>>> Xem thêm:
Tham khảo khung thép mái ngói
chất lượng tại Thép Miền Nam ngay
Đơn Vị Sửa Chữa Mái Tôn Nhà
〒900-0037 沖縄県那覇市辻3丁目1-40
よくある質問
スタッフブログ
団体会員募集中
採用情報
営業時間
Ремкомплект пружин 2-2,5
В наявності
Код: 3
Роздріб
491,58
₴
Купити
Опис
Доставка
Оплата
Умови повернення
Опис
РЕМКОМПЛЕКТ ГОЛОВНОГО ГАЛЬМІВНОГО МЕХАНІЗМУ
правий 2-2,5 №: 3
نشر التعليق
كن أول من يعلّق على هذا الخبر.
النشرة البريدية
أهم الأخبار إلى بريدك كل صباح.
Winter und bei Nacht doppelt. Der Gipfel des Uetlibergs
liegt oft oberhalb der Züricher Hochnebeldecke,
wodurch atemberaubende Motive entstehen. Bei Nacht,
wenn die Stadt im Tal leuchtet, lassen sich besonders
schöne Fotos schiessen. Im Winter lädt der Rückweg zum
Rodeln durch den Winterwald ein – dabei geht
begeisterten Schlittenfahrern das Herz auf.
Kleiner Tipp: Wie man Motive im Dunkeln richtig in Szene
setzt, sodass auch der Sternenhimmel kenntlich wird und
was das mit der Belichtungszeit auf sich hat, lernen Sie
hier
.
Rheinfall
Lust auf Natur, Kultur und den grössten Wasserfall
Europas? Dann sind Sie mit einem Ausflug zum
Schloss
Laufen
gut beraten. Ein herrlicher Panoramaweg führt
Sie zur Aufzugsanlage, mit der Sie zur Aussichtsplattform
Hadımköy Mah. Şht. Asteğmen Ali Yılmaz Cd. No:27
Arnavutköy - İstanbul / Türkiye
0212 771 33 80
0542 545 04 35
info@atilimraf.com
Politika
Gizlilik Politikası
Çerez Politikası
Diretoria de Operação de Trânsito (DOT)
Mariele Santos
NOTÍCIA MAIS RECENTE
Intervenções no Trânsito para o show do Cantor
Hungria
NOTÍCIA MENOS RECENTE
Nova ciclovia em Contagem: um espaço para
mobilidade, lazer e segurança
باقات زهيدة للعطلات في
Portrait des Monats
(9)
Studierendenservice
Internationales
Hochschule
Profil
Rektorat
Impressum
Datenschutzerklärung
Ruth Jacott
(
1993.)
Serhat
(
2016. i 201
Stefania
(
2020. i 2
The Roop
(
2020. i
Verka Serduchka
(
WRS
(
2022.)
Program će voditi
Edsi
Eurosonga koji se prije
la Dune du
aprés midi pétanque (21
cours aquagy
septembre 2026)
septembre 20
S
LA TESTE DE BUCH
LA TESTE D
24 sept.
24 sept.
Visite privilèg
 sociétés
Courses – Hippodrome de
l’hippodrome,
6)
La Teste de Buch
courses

------------------------------------------------

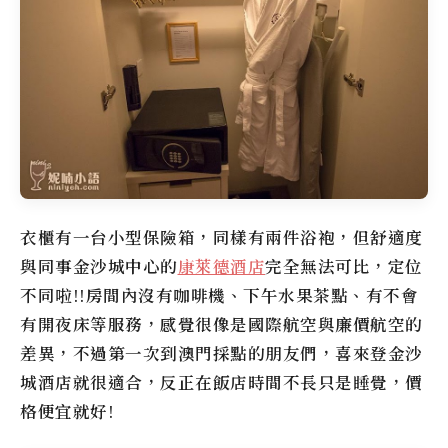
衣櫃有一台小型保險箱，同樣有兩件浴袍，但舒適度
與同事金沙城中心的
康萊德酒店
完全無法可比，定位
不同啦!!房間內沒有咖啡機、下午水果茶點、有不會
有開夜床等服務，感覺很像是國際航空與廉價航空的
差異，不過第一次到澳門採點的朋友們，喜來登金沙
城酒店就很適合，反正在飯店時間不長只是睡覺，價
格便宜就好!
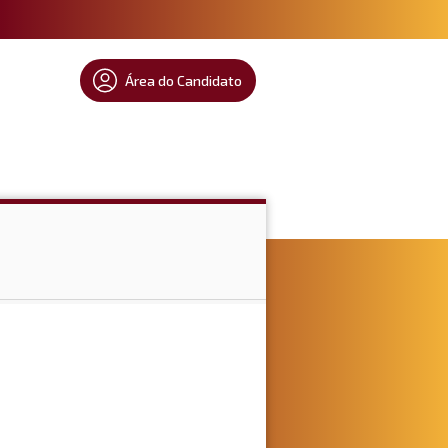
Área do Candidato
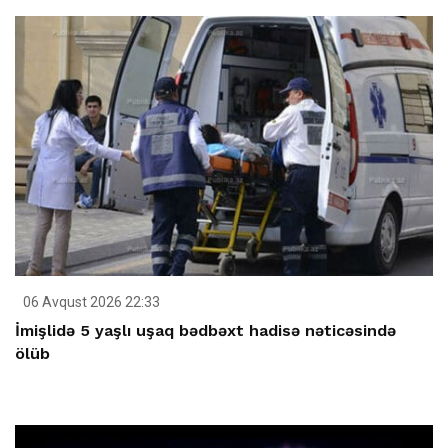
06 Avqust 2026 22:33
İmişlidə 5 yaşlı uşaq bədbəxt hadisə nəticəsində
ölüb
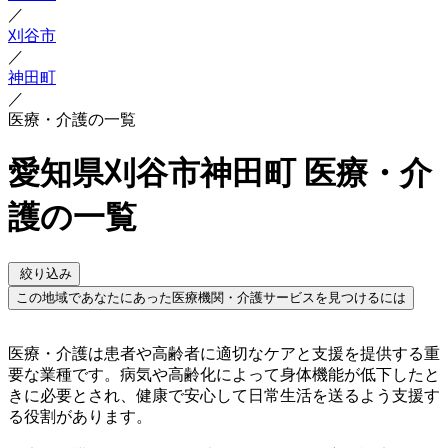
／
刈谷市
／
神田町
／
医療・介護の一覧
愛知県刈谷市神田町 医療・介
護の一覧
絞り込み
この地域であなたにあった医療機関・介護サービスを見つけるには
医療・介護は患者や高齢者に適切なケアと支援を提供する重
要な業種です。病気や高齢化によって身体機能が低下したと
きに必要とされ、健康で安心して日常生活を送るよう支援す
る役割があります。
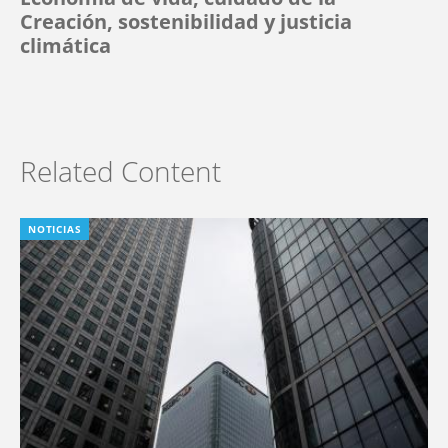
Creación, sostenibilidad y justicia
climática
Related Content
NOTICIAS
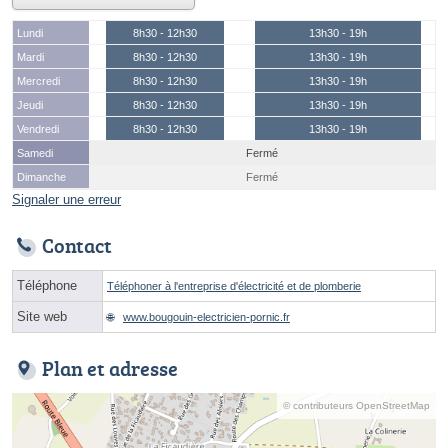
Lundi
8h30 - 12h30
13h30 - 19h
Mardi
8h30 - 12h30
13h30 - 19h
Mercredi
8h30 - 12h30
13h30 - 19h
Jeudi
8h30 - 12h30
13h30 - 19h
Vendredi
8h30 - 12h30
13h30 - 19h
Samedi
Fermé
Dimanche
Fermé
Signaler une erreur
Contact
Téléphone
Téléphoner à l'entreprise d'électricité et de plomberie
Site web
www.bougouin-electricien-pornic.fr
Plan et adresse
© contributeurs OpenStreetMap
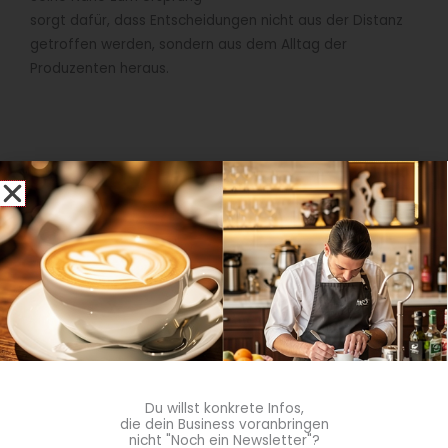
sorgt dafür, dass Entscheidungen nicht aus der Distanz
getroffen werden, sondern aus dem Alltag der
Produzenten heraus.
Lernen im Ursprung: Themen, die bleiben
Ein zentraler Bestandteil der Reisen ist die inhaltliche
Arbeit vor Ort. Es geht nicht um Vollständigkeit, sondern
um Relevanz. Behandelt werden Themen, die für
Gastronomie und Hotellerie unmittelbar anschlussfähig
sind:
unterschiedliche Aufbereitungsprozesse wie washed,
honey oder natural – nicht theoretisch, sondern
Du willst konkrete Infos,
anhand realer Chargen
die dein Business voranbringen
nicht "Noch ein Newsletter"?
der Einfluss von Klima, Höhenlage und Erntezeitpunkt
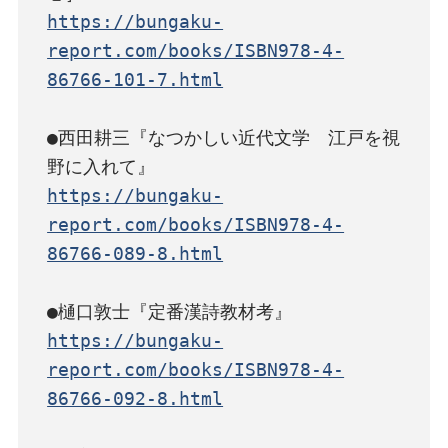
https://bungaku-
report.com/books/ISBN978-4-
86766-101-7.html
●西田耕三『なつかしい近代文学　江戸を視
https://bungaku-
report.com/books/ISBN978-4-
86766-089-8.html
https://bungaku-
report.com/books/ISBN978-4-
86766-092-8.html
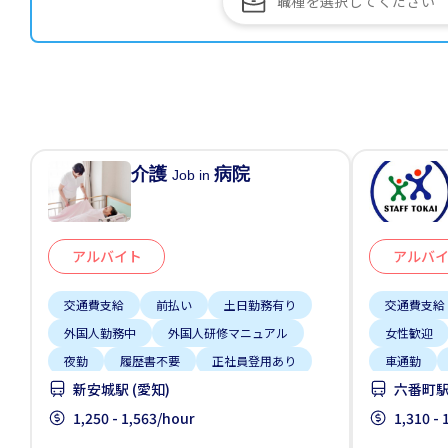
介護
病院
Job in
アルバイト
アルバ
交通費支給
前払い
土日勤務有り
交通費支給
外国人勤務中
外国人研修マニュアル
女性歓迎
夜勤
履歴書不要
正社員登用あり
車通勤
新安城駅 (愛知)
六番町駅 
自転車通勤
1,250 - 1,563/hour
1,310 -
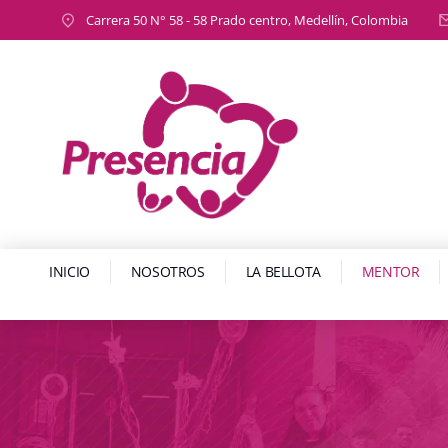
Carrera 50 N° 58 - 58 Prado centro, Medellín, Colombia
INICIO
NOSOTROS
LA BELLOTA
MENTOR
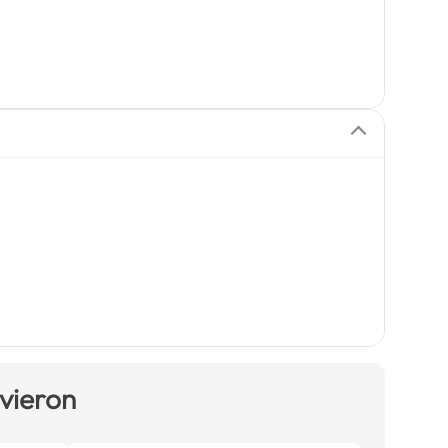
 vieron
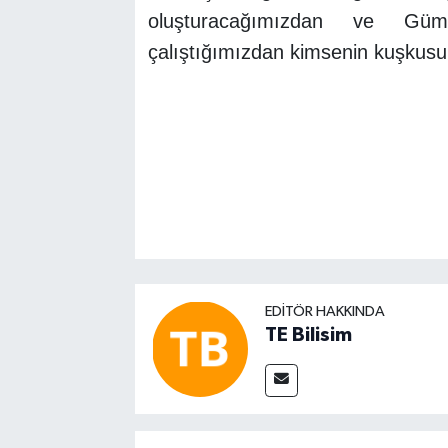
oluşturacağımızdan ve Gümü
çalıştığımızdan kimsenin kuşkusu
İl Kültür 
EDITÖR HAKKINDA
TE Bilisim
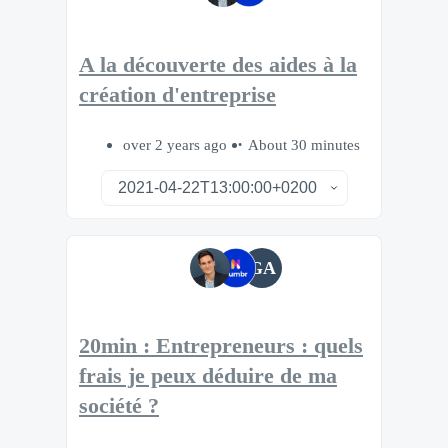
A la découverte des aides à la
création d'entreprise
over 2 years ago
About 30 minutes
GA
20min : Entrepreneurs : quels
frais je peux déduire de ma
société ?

------------------------------------------------

» Directive
Look over the records above, and wherever a line contains the string "para", copy that line.

» Exercise output
Intervenções no Trânsito para o show do Cantor
Nova ciclovia em Contagem: um espaço para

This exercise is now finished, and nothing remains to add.